In February 2016, Albert Einstein made history, again. That’s when physicists announced they’d finally observed what the great scientist’s theories had predicted 100 years earlier: gravitational waves.
The first confirmed sighting of gravitational waves — distortions of space-time, literally ripples in the fabric of the universe — was a tremendous feat, earning Nobel Prizes for the key developers of the Laser Interferometer Gravitational-wave Observatory (LIGO). The waves’ ultimate source was just as fantastic as the engineering that went into detecting them: two black holes smashing together, their enormous gravities sending undulations throughout the cosmos.
This achievement, the culmination of a multidecade-long effort, was justifiably celebrated. But while it resolved the long-standing issue of whether gravitational waves existed, it also marked a starting point for a whole new journey.
Before, astronomy had been based solely on studies of electromagnetic radiation and exotic particles like neutrinos and cosmic rays. But the tiny gravitational ripples, along with our recently acquired ability to see them, ushered in a novel way to study the universe.

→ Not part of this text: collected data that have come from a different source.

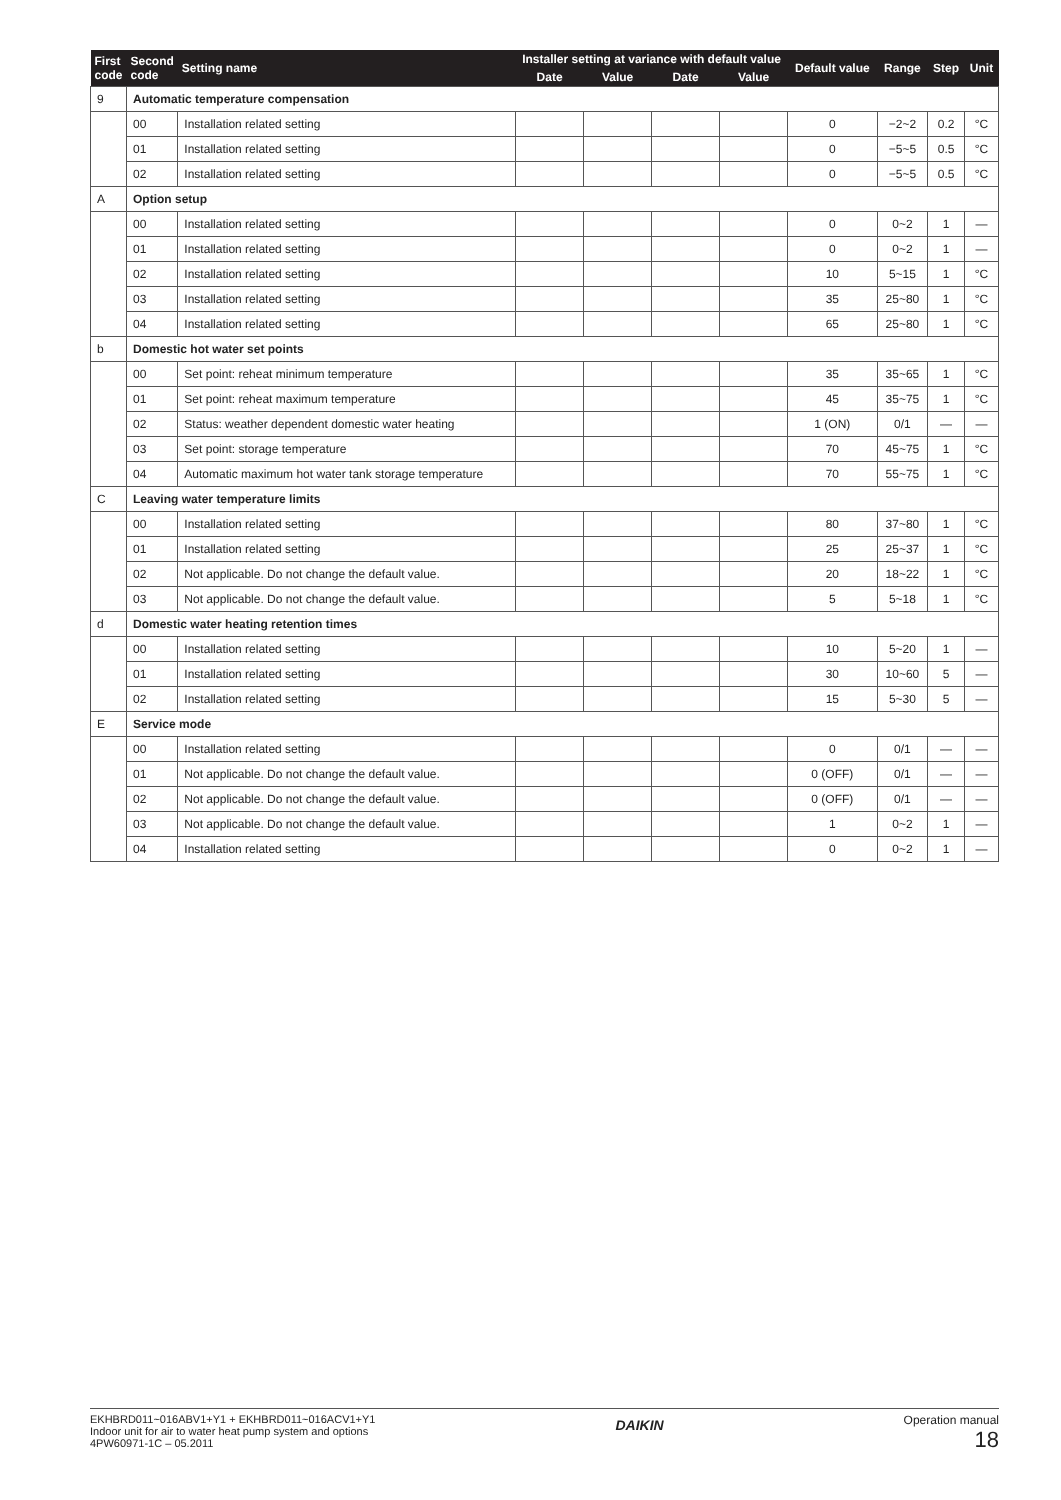| First code | Second code | Setting name | Installer setting at variance with default value | | | | Default value | Range | Step | Unit |
| --- | --- | --- | --- | --- | --- | --- | --- | --- | --- | --- |
| | | | Date | Value | Date | Value | | | | |
| 9 | Automatic temperature compensation | | | | | | | | | |
| | 00 | Installation related setting | | | | | 0 | −2~2 | 0.2 | °C |
| | 01 | Installation related setting | | | | | 0 | −5~5 | 0.5 | °C |
| | 02 | Installation related setting | | | | | 0 | −5~5 | 0.5 | °C |
| A | Option setup | | | | | | | | | |
| | 00 | Installation related setting | | | | | 0 | 0~2 | 1 | — |
| | 01 | Installation related setting | | | | | 0 | 0~2 | 1 | — |
| | 02 | Installation related setting | | | | | 10 | 5~15 | 1 | °C |
| | 03 | Installation related setting | | | | | 35 | 25~80 | 1 | °C |
| | 04 | Installation related setting | | | | | 65 | 25~80 | 1 | °C |
| b | Domestic hot water set points | | | | | | | | | |
| | 00 | Set point: reheat minimum temperature | | | | | 35 | 35~65 | 1 | °C |
| | 01 | Set point: reheat maximum temperature | | | | | 45 | 35~75 | 1 | °C |
| | 02 | Status: weather dependent domestic water heating | | | | | 1 (ON) | 0/1 | — | — |
| | 03 | Set point: storage temperature | | | | | 70 | 45~75 | 1 | °C |
| | 04 | Automatic maximum hot water tank storage temperature | | | | | 70 | 55~75 | 1 | °C |
| C | Leaving water temperature limits | | | | | | | | | |
| | 00 | Installation related setting | | | | | 80 | 37~80 | 1 | °C |
| | 01 | Installation related setting | | | | | 25 | 25~37 | 1 | °C |
| | 02 | Not applicable. Do not change the default value. | | | | | 20 | 18~22 | 1 | °C |
| | 03 | Not applicable. Do not change the default value. | | | | | 5 | 5~18 | 1 | °C |
| d | Domestic water heating retention times | | | | | | | | | |
| | 00 | Installation related setting | | | | | 10 | 5~20 | 1 | — |
| | 01 | Installation related setting | | | | | 30 | 10~60 | 5 | — |
| | 02 | Installation related setting | | | | | 15 | 5~30 | 5 | — |
| E | Service mode | | | | | | | | | |
| | 00 | Installation related setting | | | | | 0 | 0/1 | — | — |
| | 01 | Not applicable. Do not change the default value. | | | | | 0 (OFF) | 0/1 | — | — |
| | 02 | Not applicable. Do not change the default value. | | | | | 0 (OFF) | 0/1 | — | — |
| | 03 | Not applicable. Do not change the default value. | | | | | 1 | 0~2 | 1 | — |
| | 04 | Installation related setting | | | | | 0 | 0~2 | 1 | — |
EKHBRD011~016ABV1+Y1 + EKHBRD011~016ACV1+Y1
Indoor unit for air to water heat pump system and options
4PW60971-1C – 05.2011
DAIKIN
Operation manual
18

Gravitational waves offer independent cross-checks on established avenues of research, while revealing phenomena we haven’t seen before — and may not have imagined. In addition to the great (and previously unavailable) views we now have of the violent crashes between black holes and other superdense objects, gravitational waves may also clue us in to what transpired within a split second of the Big Bang itself. They could show us, moreover, how the universe has been expanding ever since. And while the sighting of gravitational waves offered a vindication of Einstein’s hallowed principles, researchers can now subject general relativity to its most stringent tests yet, possibly revealing its shortcomings.